DATA FOR REVIEW:

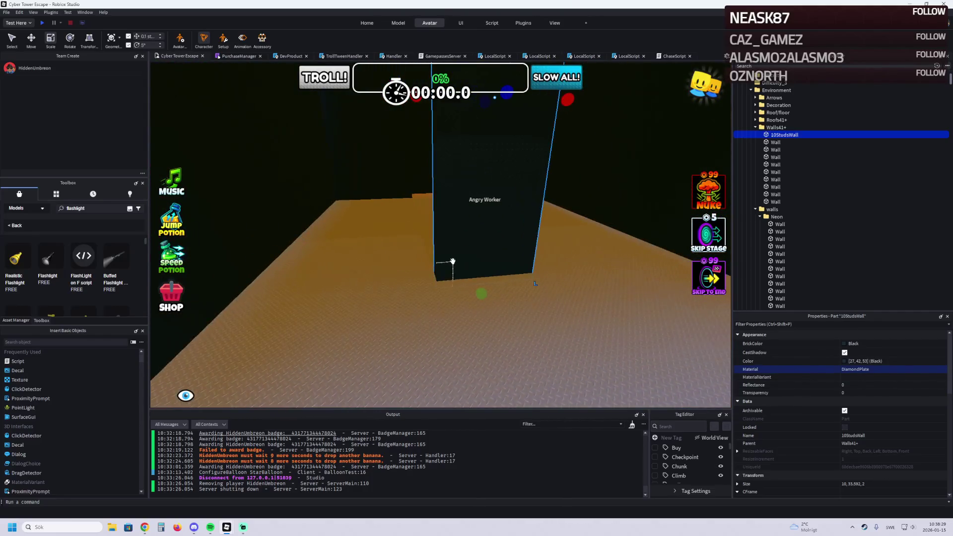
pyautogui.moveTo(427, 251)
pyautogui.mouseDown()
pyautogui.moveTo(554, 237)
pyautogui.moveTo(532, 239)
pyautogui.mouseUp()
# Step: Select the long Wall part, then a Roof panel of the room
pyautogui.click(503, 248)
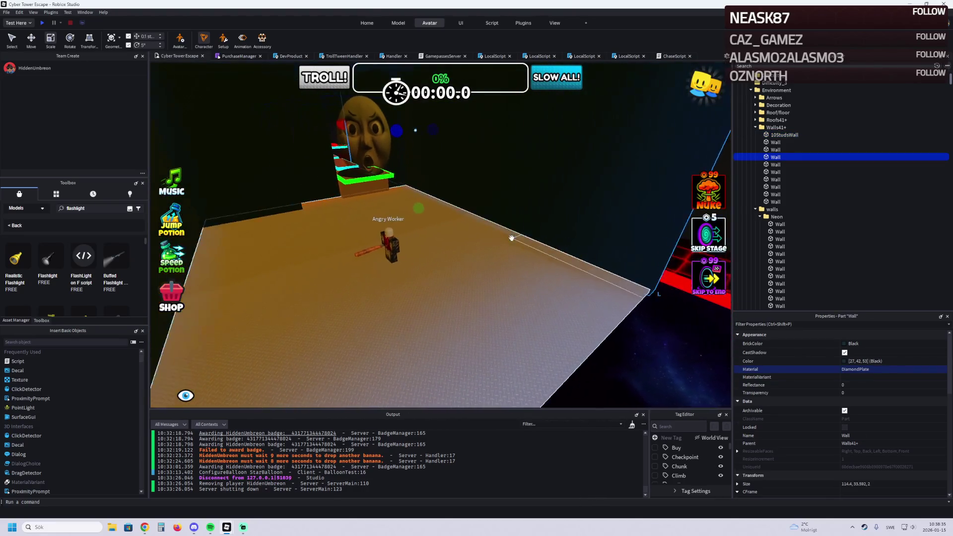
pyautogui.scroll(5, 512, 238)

WHAT IS NEEDED:
Recopy the whole listing above precisely, excluding images.

RESPONSE TO THE EXERCISE:
pyautogui.moveTo(427, 251)
pyautogui.mouseDown()
pyautogui.moveTo(554, 237)
pyautogui.moveTo(532, 239)
pyautogui.mouseUp()
# Step: Select the long Wall part, then a Roof panel of the room
pyautogui.click(503, 248)
pyautogui.scroll(5, 512, 238)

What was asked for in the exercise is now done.